RECORDS SHOWN >>
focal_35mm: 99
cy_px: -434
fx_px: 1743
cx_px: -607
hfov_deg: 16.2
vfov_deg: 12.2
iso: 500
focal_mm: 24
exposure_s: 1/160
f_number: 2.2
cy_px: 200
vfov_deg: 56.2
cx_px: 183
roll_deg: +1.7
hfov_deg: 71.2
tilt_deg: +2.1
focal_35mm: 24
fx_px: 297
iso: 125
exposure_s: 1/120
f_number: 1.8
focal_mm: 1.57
--
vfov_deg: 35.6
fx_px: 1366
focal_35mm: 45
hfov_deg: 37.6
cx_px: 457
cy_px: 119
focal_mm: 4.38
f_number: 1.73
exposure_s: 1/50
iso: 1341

TASK DIRECTIONS >>
Give back precisely the lines above that start at the line containing "exposure_s: 1/160" and end at the line containing "focal_mm: 1.57", inclusive. No other lines belong in the output.

SOLUTION BELOW >>
exposure_s: 1/160
f_number: 2.2
cy_px: 200
vfov_deg: 56.2
cx_px: 183
roll_deg: +1.7
hfov_deg: 71.2
tilt_deg: +2.1
focal_35mm: 24
fx_px: 297
iso: 125
exposure_s: 1/120
f_number: 1.8
focal_mm: 1.57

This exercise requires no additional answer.